Introduction: Attributes of the neighborhood-built environment are associated with self-reported physical activity, but only a few studies have concentrated on device-measured physical activity in Latin America. This study examines the associations of perceived neighborhood-built environment attributes, device-measured sedentary time, and light-intensity and moderate-to-vigorous physical activity in adults from 8 Latin American countries.
Methods: Data from Estudio Latinoamericano de Nutrición y Salud adult study, an observational multicountry study (N=2,478), were analyzed in 2020. Data were collected between 2014 and 2015. Perceived neighborhood-built environment attributes were measured using the Neighbourhood Environment Walkability Survey. Sedentary time, light-intensity physical activity, and moderate-to-vigorous physical activity data were collected using accelerometers.

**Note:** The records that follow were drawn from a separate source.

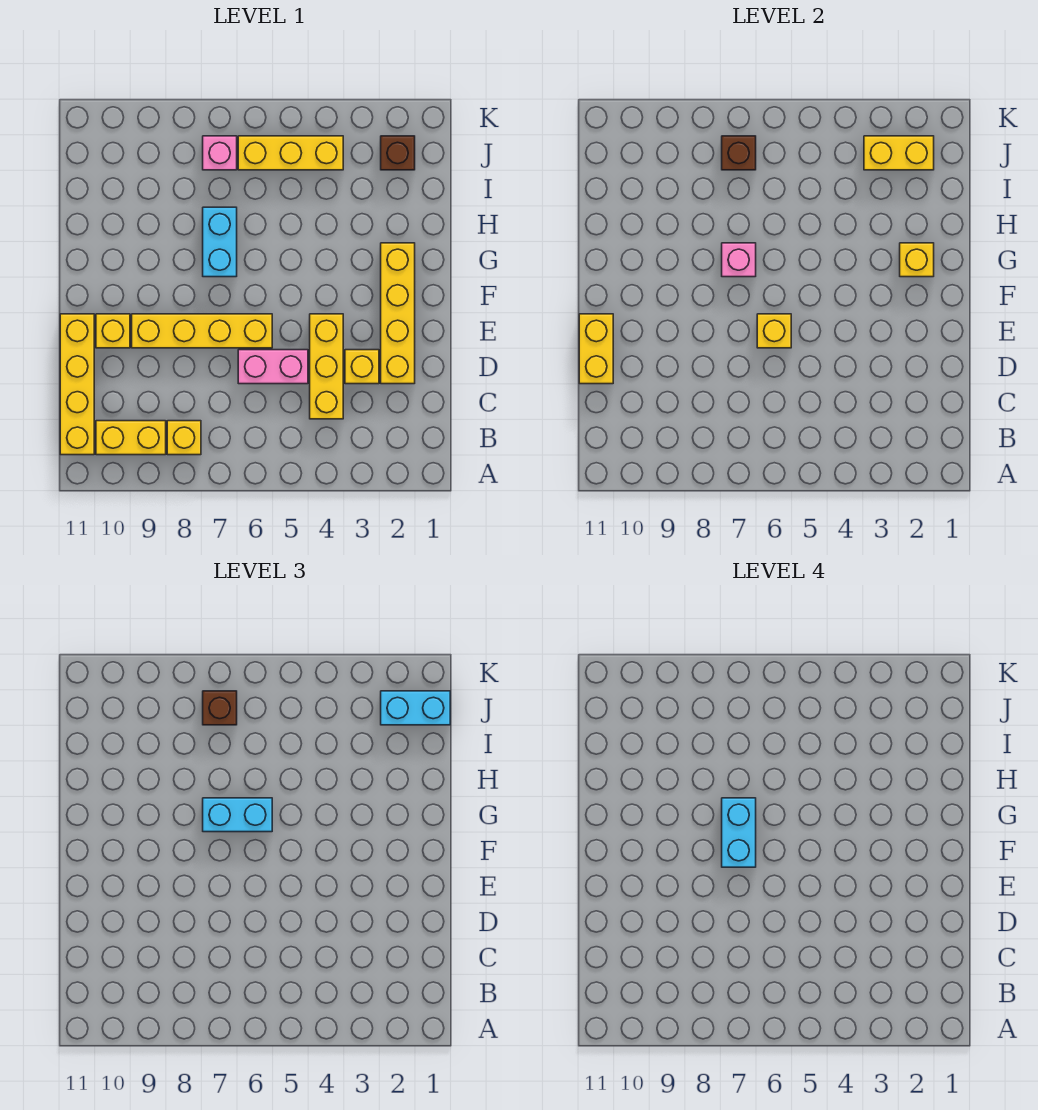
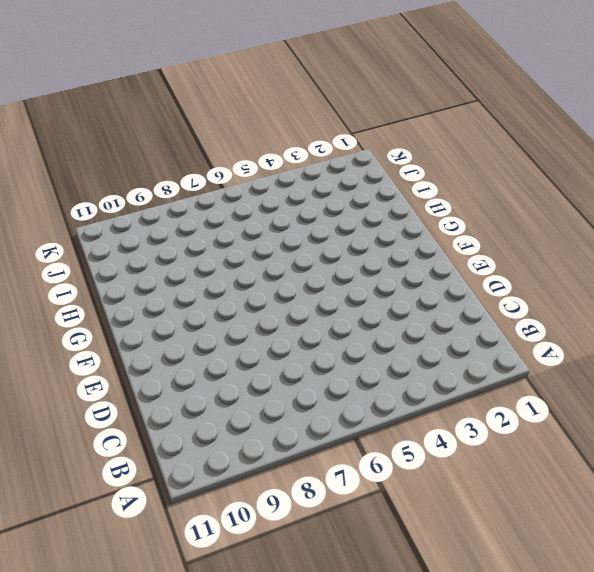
none -> yellow 1x1 brick [167,421,201,455]
none -> yellow 1x2 brick [96,421,166,455]
none -> yellow 1x4 brick [60,314,94,455]

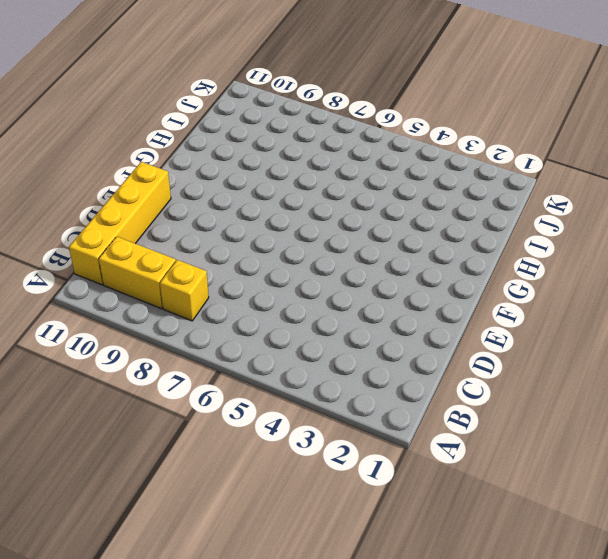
none -> yellow 1x3 brick [310,314,343,419]
none -> yellow 1x4 brick [381,243,415,384]
none -> yellow 1x1 brick [345,350,379,384]

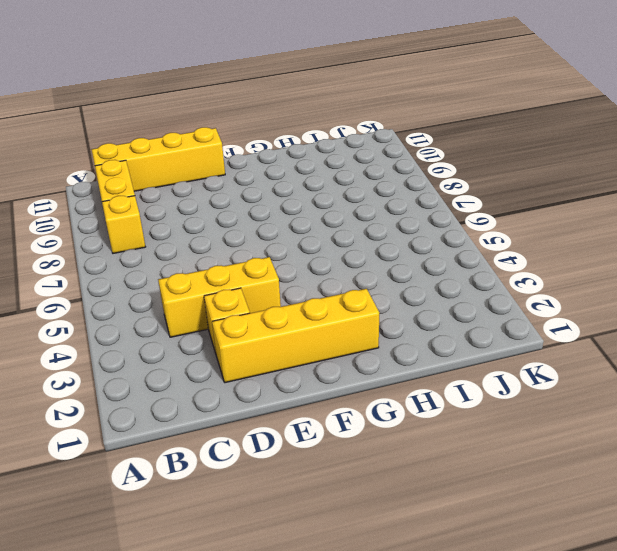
none -> pink 1x2 brick [238,350,308,384]
none -> yellow 1x4 brick [132,314,272,348]
none -> yellow 1x1 brick [96,314,130,348]

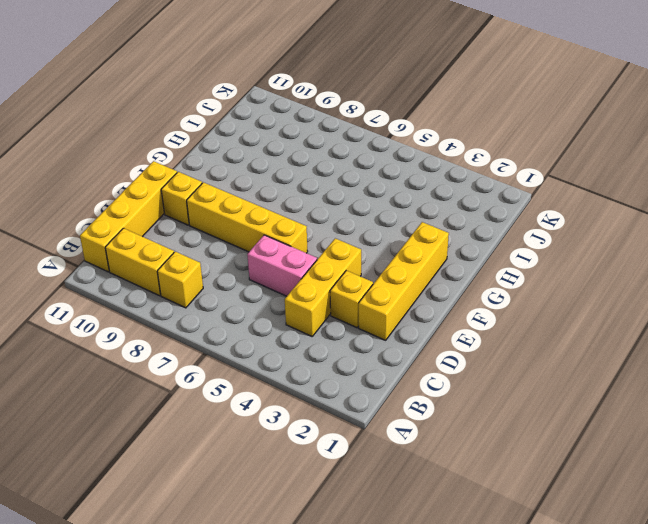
none -> cyan 1x2 brick [203,207,237,277]
none -> brown 1x1 brick [381,136,415,170]
none -> yellow 1x3 brick [238,136,343,170]

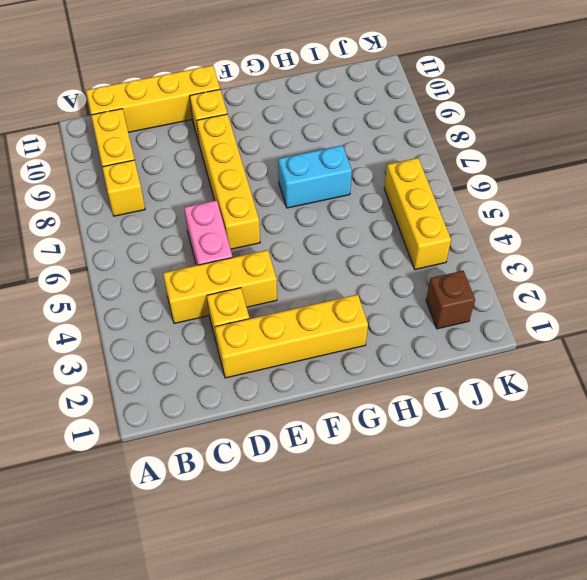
none -> pink 1x1 brick [203,136,237,170]
none -> yellow 1x2 brick [579,314,613,384]
none -> yellow 1x1 brick [757,314,791,348]

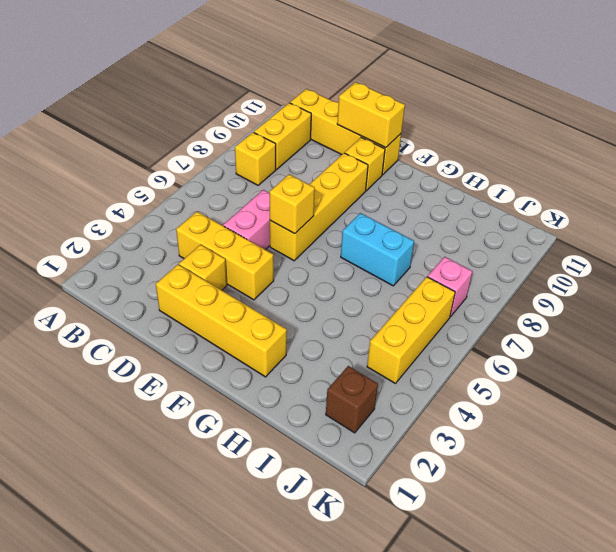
none -> yellow 1x1 brick [900,243,934,277]
none -> pink 1x1 brick [722,243,756,277]
none -> yellow 1x2 brick [864,136,934,170]

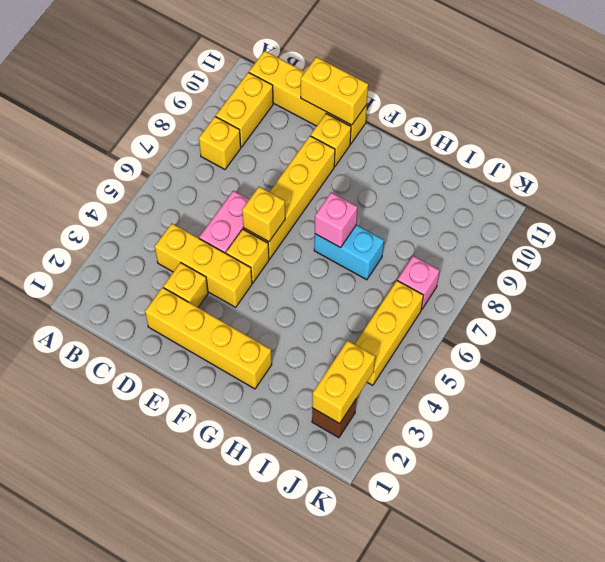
yellow 1x1 brick [226,229,269,283] -> yellow 1x1 brick moved to [900,243,934,277]
none -> brown 1x1 brick [722,136,756,170]
none -> cyan 1x2 brick [203,798,272,832]
none -> cyan 1x2 brick [381,691,450,725]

Results: No associations between perceived neighborhood-built environment attributes and sedentary time were found. Positive perceptions of walking/cycling facilities (β=6.50, 95% CI=2.12, 10.39) were associated with more light-intensity physical activity. Perceptions of better aesthetics (Argentina) and better walking/cycling facilities (Brazil and Ecuador) were positively associated with light-intensity physical activity. Land use mix-diversity (β=0.14, 95% CI=0.03, 0.25), walking/cycling facilities (β=0.16, 95% CI=0.05, 0.27), aesthetics (β=0.16, 95% CI=0.02, 0.30), and safety from traffic (β=0.18, 95% CI=0.05, 0.24) were positively associated with moderate-to-vigorous physical activity. Land use mix-diversity, street connectivity, and safety from traffic were positively associated with moderate-to-vigorous physical activity in Venezuela.
Conclusions: These findings have implications for policy recommendations, which can guide policies to promote physical activity in the region. Land use mix-diversity, walking/cycling facilities, aesthetics, and safety from traffic can maintain or increase the levels of light-intensity and moderate-to-vigorous physical activity among Latin American adults.
Trial registration: ClinicalTrials.gov NCT02226627.